§ **Data section**
_ _ _ _ _ _ _

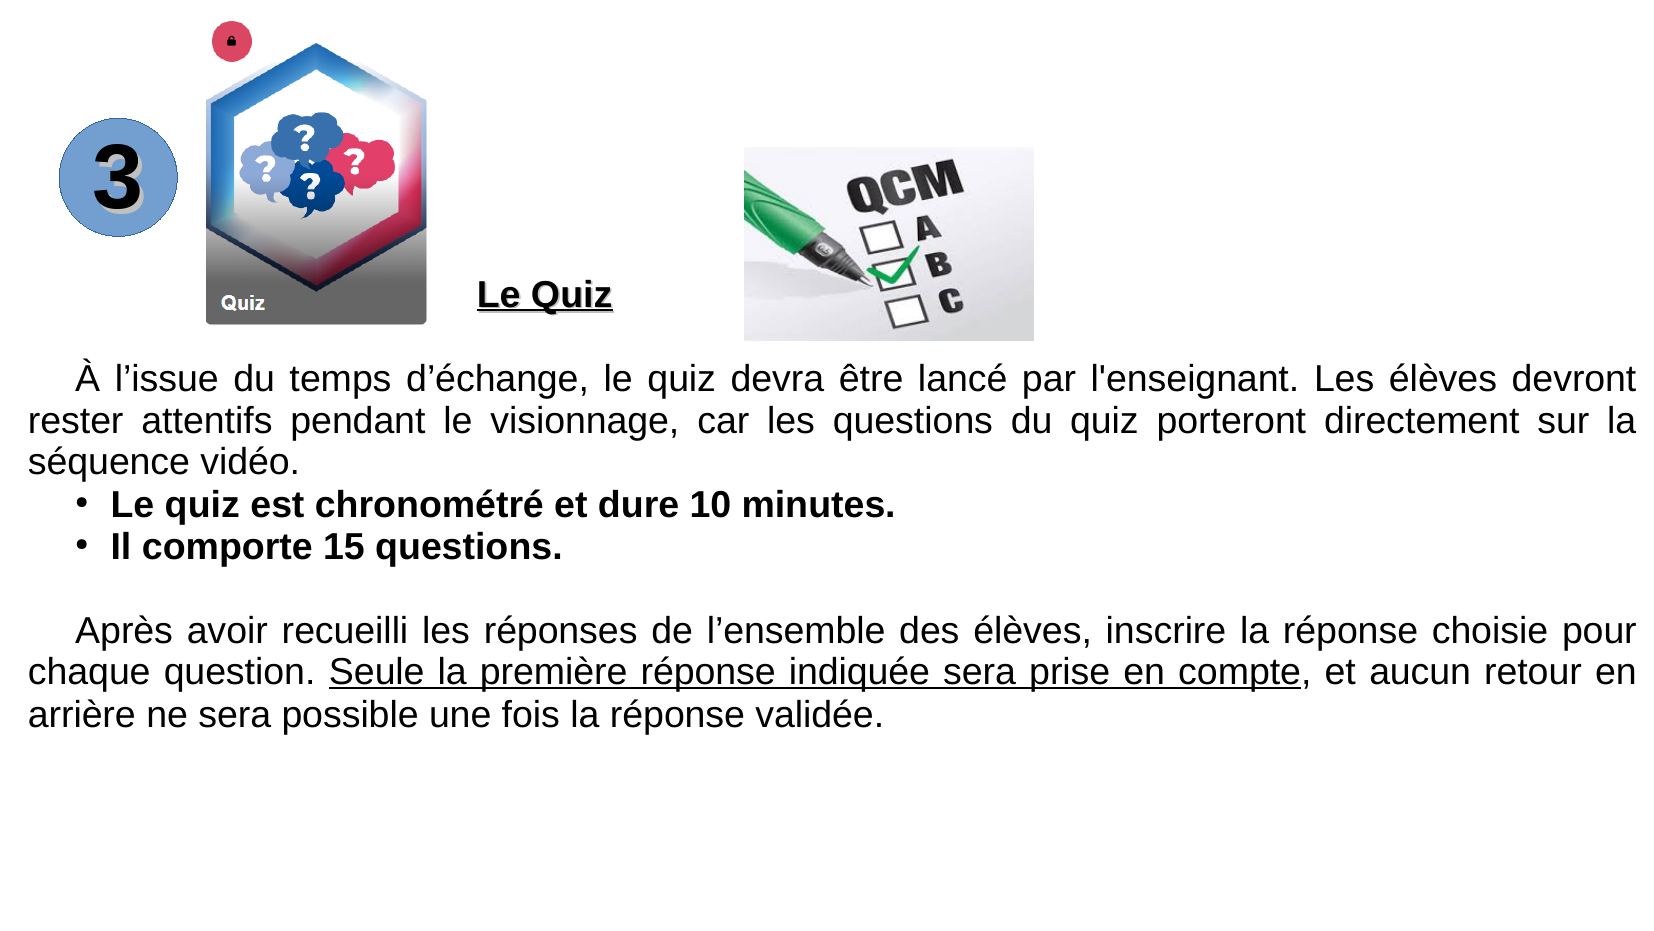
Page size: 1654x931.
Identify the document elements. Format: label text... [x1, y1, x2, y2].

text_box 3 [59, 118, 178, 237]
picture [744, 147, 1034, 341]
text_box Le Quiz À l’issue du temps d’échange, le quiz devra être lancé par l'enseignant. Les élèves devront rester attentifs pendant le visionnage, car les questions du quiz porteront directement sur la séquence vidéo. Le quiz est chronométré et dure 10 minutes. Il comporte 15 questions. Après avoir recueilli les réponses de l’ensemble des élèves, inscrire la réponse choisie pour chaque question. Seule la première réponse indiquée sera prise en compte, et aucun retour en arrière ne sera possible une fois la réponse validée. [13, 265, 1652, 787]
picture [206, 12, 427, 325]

_ _ _ _ _ _ _

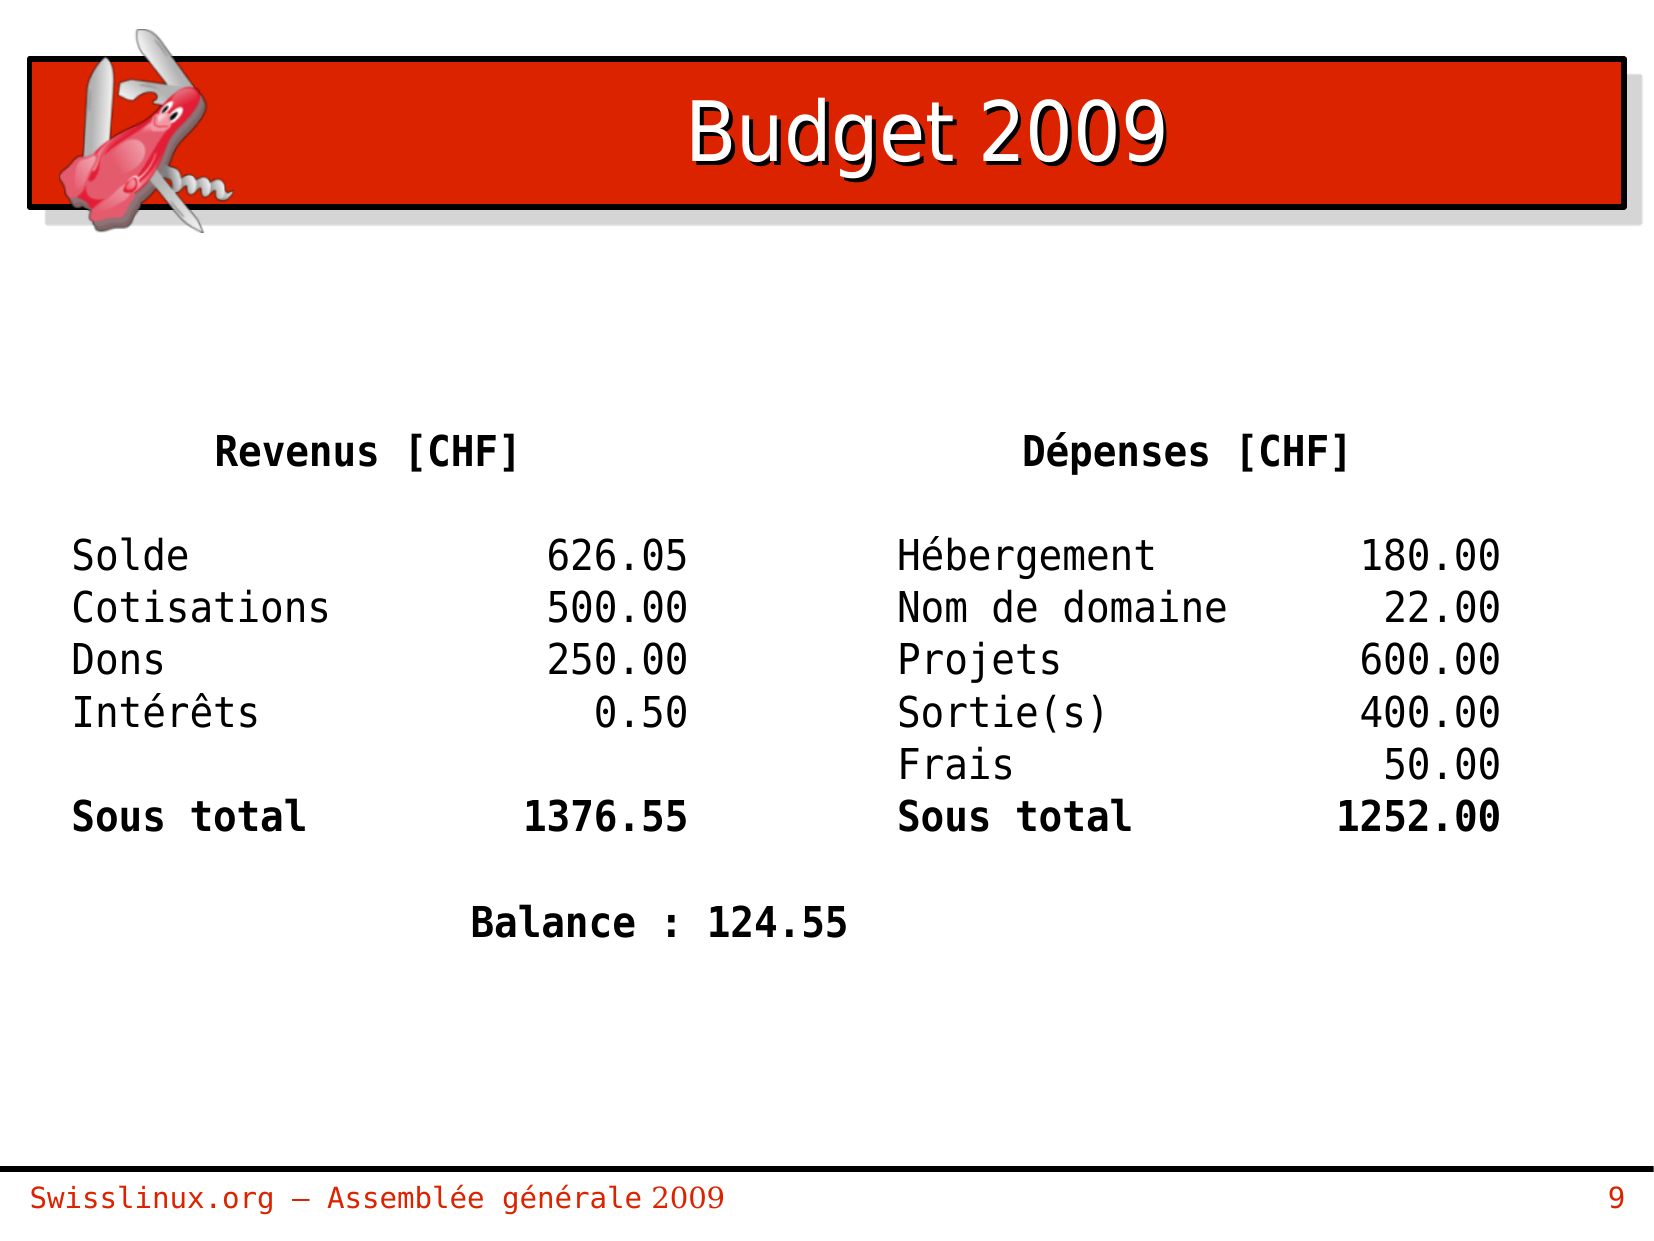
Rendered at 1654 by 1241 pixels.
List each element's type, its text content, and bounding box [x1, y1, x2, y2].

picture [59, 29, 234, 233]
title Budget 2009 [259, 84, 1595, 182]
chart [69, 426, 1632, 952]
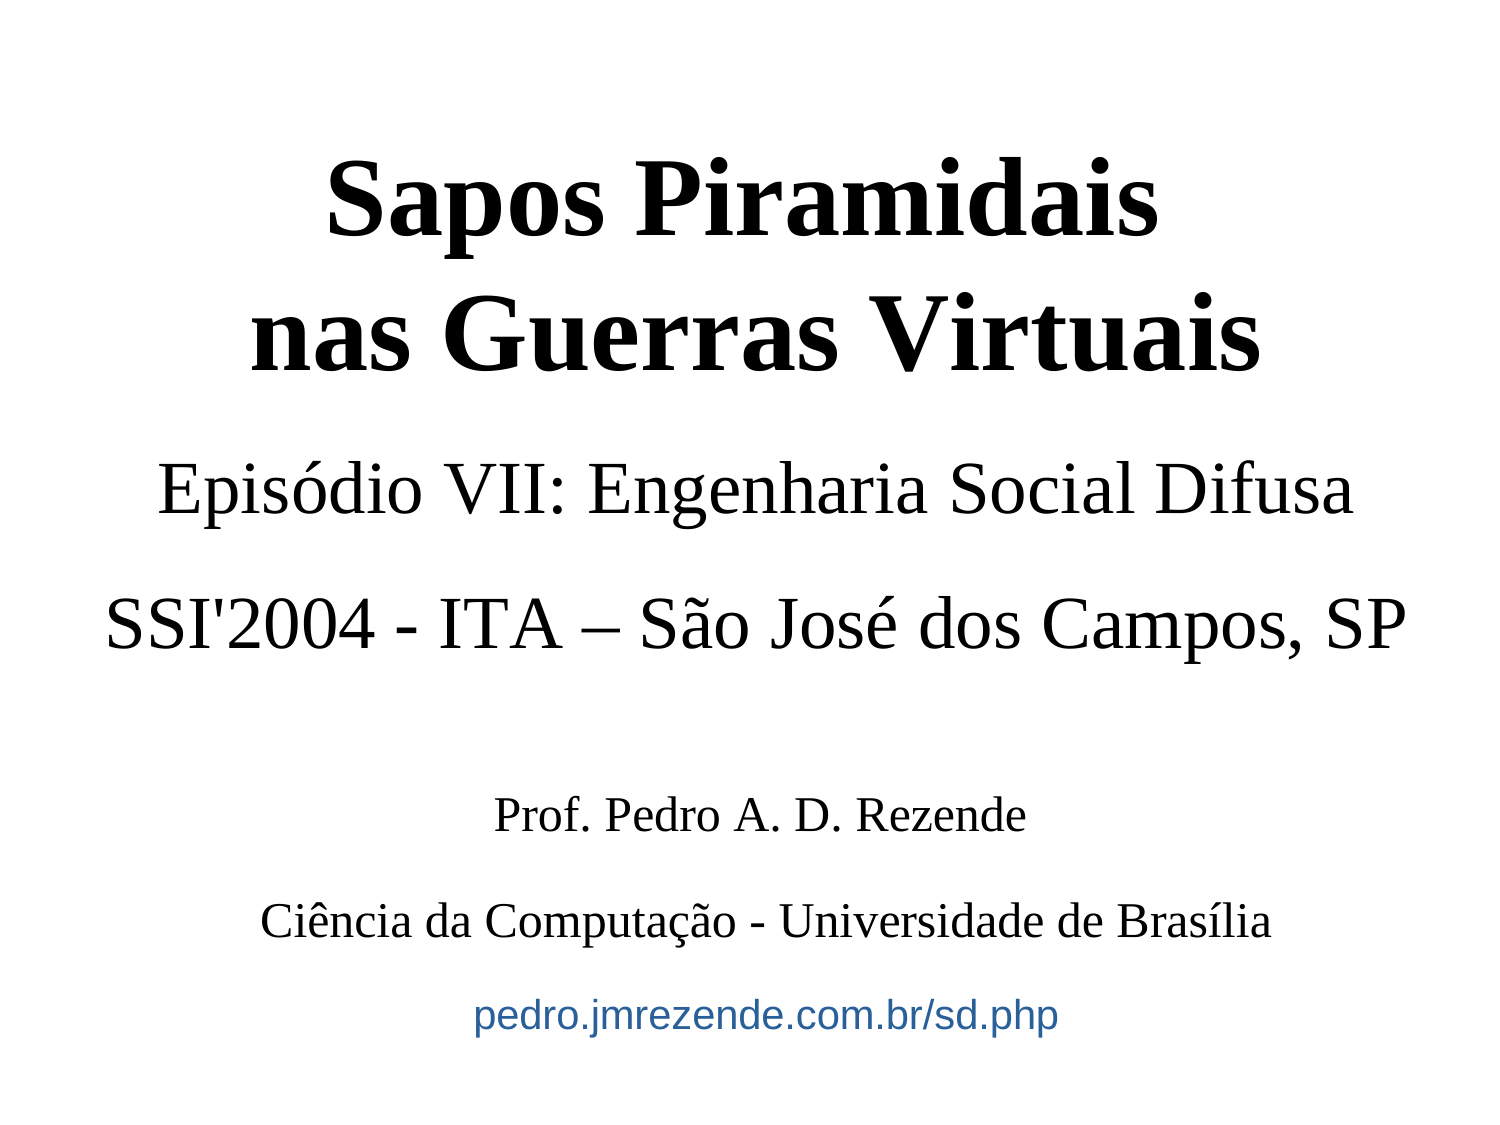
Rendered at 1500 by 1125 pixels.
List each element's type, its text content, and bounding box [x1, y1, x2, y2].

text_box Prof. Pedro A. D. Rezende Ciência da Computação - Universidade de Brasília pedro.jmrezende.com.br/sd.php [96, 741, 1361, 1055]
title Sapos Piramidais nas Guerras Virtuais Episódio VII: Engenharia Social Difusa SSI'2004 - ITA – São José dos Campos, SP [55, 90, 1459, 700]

_ _ _ _ _ _ _

§ **Exercise details**
Rewrite the lines of the material from the one containing "Page size: 1654x931." through the one containing "picture [206, 12, 427, 325]", inclusive, replacing "Identify" with "Locate" and leaving everything else unchanged.

§ **Finished task**
Page size: 1654x931.
Locate the document elements. Format: label text... [x1, y1, x2, y2].

text_box 3 [59, 118, 178, 237]
picture [744, 147, 1034, 341]
text_box Le Quiz À l’issue du temps d’échange, le quiz devra être lancé par l'enseignant. Les élèves devront rester attentifs pendant le visionnage, car les questions du quiz porteront directement sur la séquence vidéo. Le quiz est chronométré et dure 10 minutes. Il comporte 15 questions. Après avoir recueilli les réponses de l’ensemble des élèves, inscrire la réponse choisie pour chaque question. Seule la première réponse indiquée sera prise en compte, et aucun retour en arrière ne sera possible une fois la réponse validée. [13, 265, 1652, 787]
picture [206, 12, 427, 325]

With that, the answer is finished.